Functional Analysis of TRPV1 Channels with a Genetically Encoded Cross-Linker

Abstract

TRP channels constitute a family of non-selective, polymodal cation channels. They can sense different nature stimulus, i.e. chemical, electric, thermic and mechanic. The members of this family are homologous to the voltage-gated cation channels superfamily. Consequently, TRP channels have a tetrameric structure, composed by four monomers with six transmembrane domains (TMD) each, and substantial N- and C-terminal intracellular domains. The S1-S4 TMD region is considered the ligand binding domain, and the pore of the channel is comprised by the S5-S6 TMD and a pore loop between them. High-resolution structures are now available from multiple members of the TRPV subfamily. These structures reveal rich interaction networks between the N- and C-terminal domains, the intracellular loops and the pore forming helixes. For instance, the TRP domain, which is formed by an extended alpha-helix from the sixth TMD, is localized in the core of this interaction network, thus serving as a putative signaling integrator between modulatory signals and the channels gating mechanism(s).
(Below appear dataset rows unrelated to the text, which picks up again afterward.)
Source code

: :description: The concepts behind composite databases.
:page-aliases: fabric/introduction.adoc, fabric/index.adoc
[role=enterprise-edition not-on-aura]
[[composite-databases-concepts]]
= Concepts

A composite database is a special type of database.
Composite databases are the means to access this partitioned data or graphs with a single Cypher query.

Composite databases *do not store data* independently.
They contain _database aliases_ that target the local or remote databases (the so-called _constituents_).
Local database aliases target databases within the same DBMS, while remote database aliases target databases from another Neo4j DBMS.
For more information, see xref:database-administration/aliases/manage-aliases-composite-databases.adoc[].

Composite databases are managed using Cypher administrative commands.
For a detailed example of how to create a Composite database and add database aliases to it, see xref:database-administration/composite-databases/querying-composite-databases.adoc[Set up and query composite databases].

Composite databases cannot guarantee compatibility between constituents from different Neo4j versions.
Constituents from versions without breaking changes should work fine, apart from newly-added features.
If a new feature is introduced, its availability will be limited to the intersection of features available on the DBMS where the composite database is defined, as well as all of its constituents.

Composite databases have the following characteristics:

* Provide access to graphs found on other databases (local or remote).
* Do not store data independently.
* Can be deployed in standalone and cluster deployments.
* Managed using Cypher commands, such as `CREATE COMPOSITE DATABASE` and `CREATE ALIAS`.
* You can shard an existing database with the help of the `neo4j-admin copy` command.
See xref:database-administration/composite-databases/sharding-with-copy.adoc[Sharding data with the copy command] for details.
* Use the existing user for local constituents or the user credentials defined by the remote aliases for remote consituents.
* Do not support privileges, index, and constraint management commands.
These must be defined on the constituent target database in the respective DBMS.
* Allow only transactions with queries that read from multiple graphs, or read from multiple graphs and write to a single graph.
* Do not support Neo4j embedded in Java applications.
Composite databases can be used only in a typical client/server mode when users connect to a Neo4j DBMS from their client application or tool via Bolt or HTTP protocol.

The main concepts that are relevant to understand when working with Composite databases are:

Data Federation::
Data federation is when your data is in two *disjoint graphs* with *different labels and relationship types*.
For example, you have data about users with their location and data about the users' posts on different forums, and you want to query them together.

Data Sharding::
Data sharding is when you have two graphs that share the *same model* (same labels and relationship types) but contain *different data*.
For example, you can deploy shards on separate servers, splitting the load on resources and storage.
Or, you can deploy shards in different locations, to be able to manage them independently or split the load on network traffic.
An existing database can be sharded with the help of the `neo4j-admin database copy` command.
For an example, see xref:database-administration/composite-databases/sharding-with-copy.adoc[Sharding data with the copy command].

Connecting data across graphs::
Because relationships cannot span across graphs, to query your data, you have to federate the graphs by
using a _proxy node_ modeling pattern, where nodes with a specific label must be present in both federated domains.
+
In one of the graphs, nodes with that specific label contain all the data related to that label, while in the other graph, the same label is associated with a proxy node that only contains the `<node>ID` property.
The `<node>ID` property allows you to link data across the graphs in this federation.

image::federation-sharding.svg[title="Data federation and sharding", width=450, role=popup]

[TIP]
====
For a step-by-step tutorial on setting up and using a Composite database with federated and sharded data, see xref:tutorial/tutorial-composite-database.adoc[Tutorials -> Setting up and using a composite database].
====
In order gather site- and conformation-specific information on TRPV1 function, we applied nonsense suppression to encode the non-canonical amino acid p-Benzoylphenylalanine (BPA) into conserved aromatic sites into TRPV1 in HEK cells. This aromatic amino acid is useful for functional perturbation analysis studies and in voltage-clamp UV dependent crosslinking assays. Specific encoding of BPA was achieved with an evolved E. coli. tyrosine synthetase and tRNA. Full length channel rescue at introduced TAG sites in the presence of BPA was first demonstrated by western blot of cell lysates. Functional expression was confirmed with whole-cell voltage clamp of TRPV1 channels in HEK293 cells, demonstrating that BPA containing channels could be gated by temperature and/or capsaicin induced activation. These data set the stage for site-specific cross-linking and the potential capture of transient gating states.